§ TASK
From the records below, transcribe exactly the lines that begin at the line with "right hip: (57, 788)" and end at the line with "left eye: (266, 236)", both included.

§ MATERIAL SUPPLIED

::::::::

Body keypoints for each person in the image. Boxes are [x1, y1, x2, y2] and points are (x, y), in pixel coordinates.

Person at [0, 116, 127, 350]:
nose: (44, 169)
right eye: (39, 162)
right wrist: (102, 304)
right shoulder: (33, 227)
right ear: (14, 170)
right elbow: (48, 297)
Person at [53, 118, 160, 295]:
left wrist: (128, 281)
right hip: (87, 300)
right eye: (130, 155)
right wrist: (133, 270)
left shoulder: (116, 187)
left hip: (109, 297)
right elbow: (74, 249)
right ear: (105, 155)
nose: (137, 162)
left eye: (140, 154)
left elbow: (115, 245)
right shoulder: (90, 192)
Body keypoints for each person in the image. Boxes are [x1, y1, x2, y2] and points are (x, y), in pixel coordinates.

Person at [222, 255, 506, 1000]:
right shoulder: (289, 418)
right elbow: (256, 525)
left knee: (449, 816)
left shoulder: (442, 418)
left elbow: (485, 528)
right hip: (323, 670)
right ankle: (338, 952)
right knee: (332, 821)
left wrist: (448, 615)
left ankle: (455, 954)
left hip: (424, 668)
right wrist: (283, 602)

::::::::

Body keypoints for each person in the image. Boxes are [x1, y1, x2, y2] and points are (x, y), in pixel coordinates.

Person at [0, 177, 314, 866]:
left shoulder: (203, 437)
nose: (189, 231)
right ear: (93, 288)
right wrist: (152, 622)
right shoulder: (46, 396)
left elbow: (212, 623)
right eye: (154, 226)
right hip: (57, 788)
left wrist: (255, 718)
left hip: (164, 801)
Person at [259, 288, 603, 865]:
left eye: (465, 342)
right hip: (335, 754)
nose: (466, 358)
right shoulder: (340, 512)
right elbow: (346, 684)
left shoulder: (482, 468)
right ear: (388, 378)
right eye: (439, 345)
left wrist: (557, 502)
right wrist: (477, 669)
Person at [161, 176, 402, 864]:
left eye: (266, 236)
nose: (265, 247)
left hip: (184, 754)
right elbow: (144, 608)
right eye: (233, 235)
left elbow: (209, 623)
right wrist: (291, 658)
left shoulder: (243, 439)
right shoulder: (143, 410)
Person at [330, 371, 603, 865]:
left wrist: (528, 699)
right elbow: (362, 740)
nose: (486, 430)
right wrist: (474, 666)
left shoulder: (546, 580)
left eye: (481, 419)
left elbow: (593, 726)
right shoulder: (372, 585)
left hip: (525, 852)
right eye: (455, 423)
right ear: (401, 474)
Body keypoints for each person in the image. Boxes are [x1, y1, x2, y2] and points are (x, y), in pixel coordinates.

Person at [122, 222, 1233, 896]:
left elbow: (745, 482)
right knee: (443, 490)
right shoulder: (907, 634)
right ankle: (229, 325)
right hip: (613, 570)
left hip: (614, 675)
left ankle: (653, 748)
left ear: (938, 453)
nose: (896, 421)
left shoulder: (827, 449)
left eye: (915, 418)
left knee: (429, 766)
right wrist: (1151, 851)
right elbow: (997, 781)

::::::::

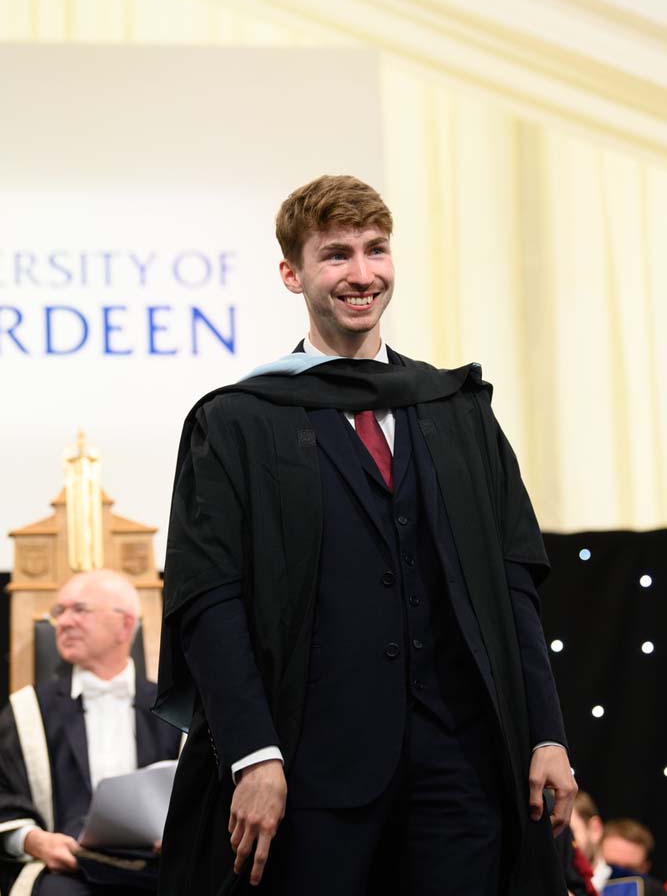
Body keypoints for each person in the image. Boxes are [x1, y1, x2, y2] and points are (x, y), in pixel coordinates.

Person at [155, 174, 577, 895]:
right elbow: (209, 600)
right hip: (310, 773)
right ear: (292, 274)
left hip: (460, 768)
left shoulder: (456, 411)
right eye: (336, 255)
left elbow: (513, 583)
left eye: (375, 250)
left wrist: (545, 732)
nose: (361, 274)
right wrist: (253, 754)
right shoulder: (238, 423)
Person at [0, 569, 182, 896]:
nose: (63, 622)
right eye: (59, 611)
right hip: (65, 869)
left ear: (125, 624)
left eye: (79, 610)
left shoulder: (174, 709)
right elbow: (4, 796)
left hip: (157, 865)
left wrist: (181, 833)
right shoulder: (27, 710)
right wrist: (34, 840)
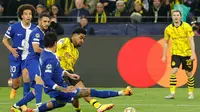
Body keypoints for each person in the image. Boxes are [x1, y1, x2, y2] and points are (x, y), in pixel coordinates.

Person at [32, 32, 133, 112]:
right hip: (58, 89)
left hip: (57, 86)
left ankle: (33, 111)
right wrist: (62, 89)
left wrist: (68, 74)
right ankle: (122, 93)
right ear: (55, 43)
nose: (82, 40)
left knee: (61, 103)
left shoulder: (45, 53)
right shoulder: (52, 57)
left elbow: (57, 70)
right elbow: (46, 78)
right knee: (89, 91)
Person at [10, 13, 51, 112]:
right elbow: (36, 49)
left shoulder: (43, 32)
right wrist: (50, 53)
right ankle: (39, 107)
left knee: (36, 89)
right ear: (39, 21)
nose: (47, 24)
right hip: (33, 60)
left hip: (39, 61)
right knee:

::::::::

§ WRITTEN SOLUTION
right hip: (57, 788)
left wrist: (255, 718)
left hip: (164, 801)
Person at [259, 288, 603, 865]:
left eye: (465, 342)
right hip: (335, 754)
nose: (466, 358)
right shoulder: (340, 512)
right elbow: (346, 684)
left shoulder: (482, 468)
right ear: (388, 378)
right eye: (439, 345)
left wrist: (557, 502)
right wrist: (477, 669)
Person at [161, 176, 402, 864]:
left eye: (266, 236)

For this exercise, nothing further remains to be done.